It’s been a wild few weeks for markets.
A sell-off last week dragged stocks sharply lower with the emergence of the omicron variant of the coronavirus, a more hawkish Federal Reserve and a mixed jobs report keeping investors cautious.
This week has seen a 180 with the S&P 500 on Tuesday rallying 2% for its best gain since March. The VIX volatility index on Friday spiked above 30 for its highest reading since the beginning of the year.
Mark the calendar, though. Ally Invest’s chief markets and money strategist, Lindsey Bell, said two upcoming economic events could trigger even more volatility during an already unpredictable stretch.
“I’m one of those voices that’s saying there is still risk and volatility likely to come ahead, especially as we wait for next week’s Fed meeting and we get [consumer price index inflation data] this Friday,” Bell told CNBC’s “Trading Nation” on Tuesday. “There’s a lot of things, a lot of headlines that could come across that could add to continued volatility all at a time when volumes tend to be lower.”
That volatility has surfaced memories of a December three years earlier, said Bell.
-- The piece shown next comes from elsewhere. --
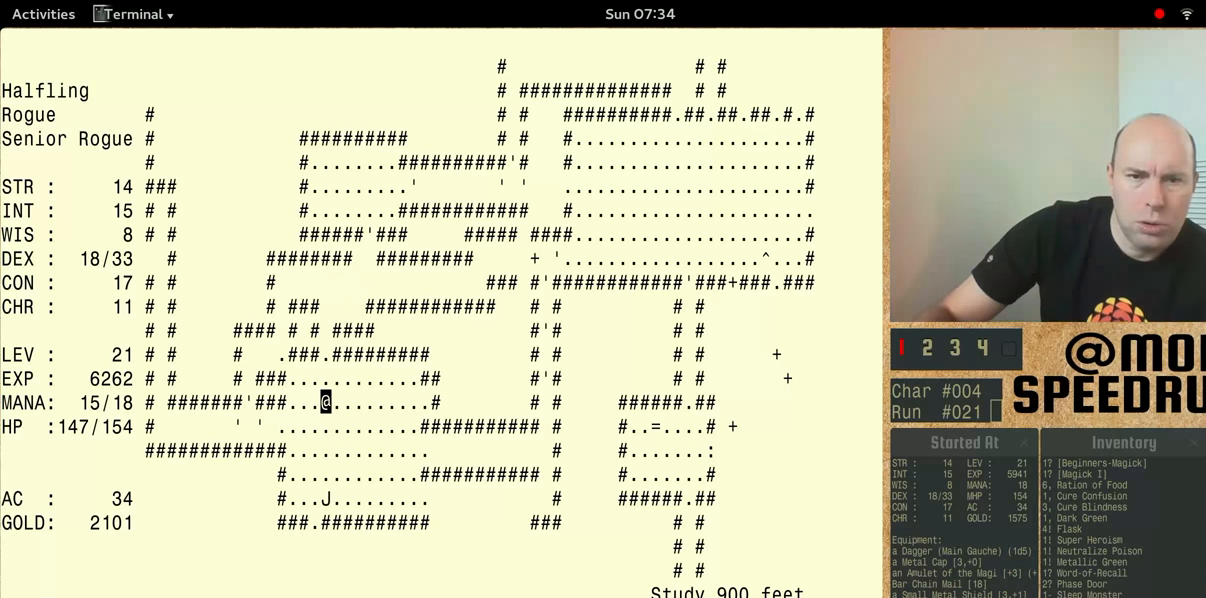
{"keys": ["num5"], "events": []}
The S&P 500 in December 2018 fell more than 9% as investors feared a central bank ready to tighten monetary policy, a slowing economy, and an intensifying trade war between the U.S. and China. It marked the worst December since 1931.
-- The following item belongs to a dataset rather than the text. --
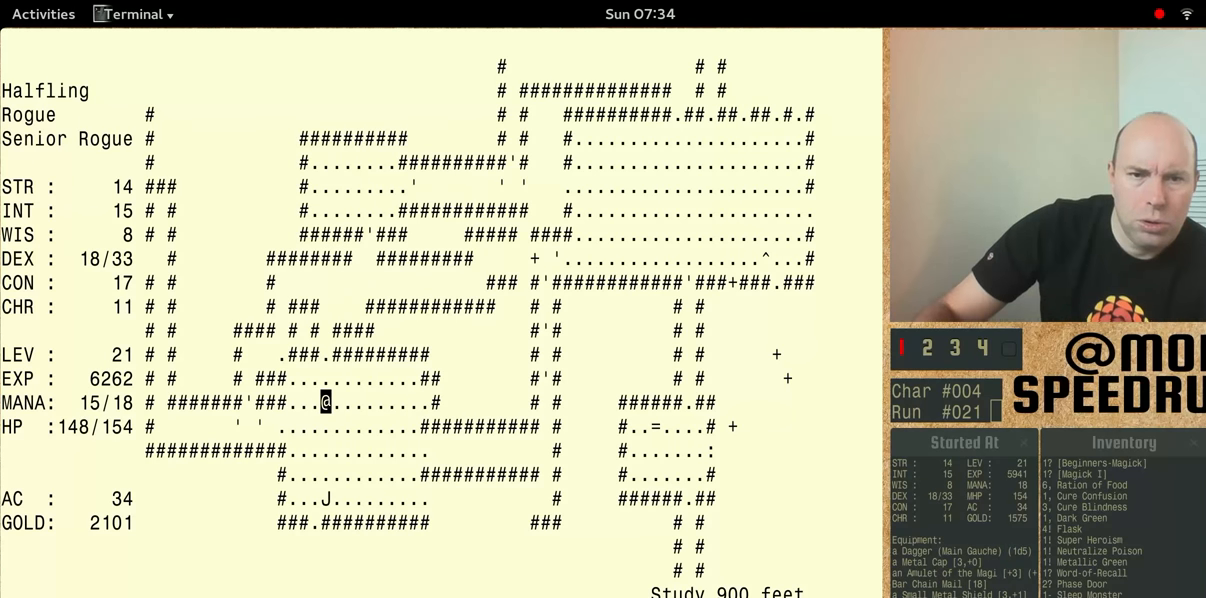
{"keys": ["num5"], "events": []}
“It’s very similar to what you’re seeing today, the Fed sounding the alarm that inflation isn’t so transitory as they thought, it could be here to stay, and they are willing to take action as the job market heals,” said Bell.
The November jobs report, released last Friday, gave enough good news despite the weak headline number to support a Fed move, Bell said. Wage growth, a falling unemployment rate and increasing participation painted a rosier picture than the overall job growth number indicated.
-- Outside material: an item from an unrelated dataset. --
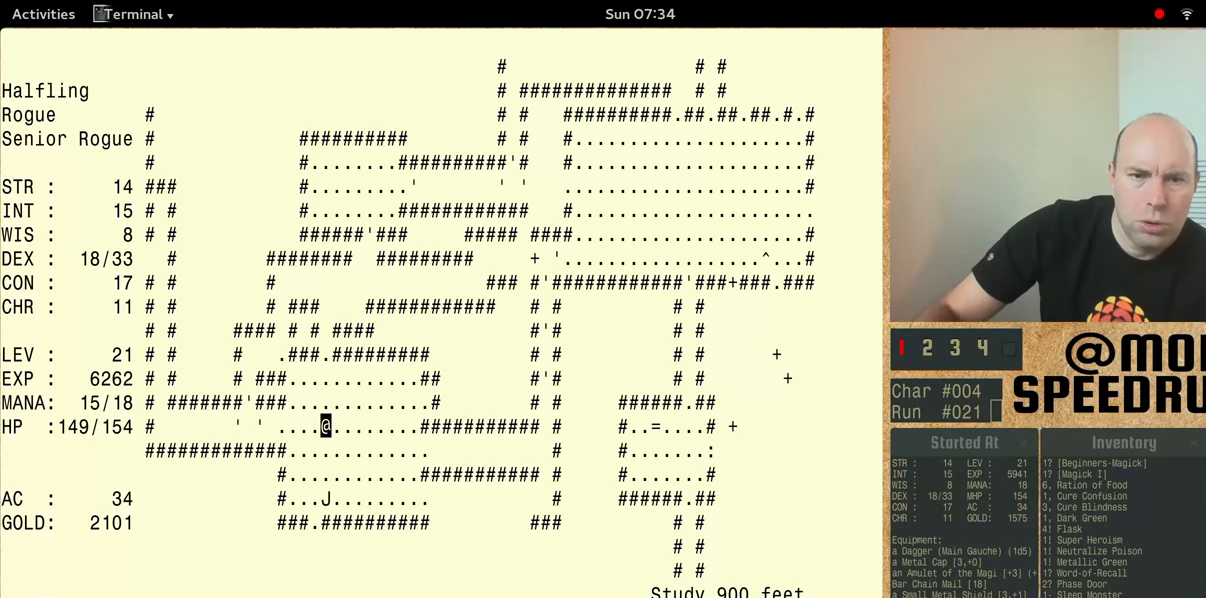
{"keys": ["num5"], "events": []}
“That signals that the Fed could continue on a path to be more hawkish, to end their bond-buying programs sooner than anticipated and then ultimately raise rates sooner than the market had initially expected,” she said.
Either way, for Bell it’s more crucial how the Fed hikes rates rather than when. She said a strategic central bank that maintains a measured pace with its tightening policy could still create a supportive environment for equities.
“If they’re more quick to pull the trigger and continue to raise rates at a faster pace, then the market could suffer,” she said.
The Federal Open Market Committee will convene for a two-day meeting next Tuesday with a rate decision and news conference set for next Wednesday afternoon.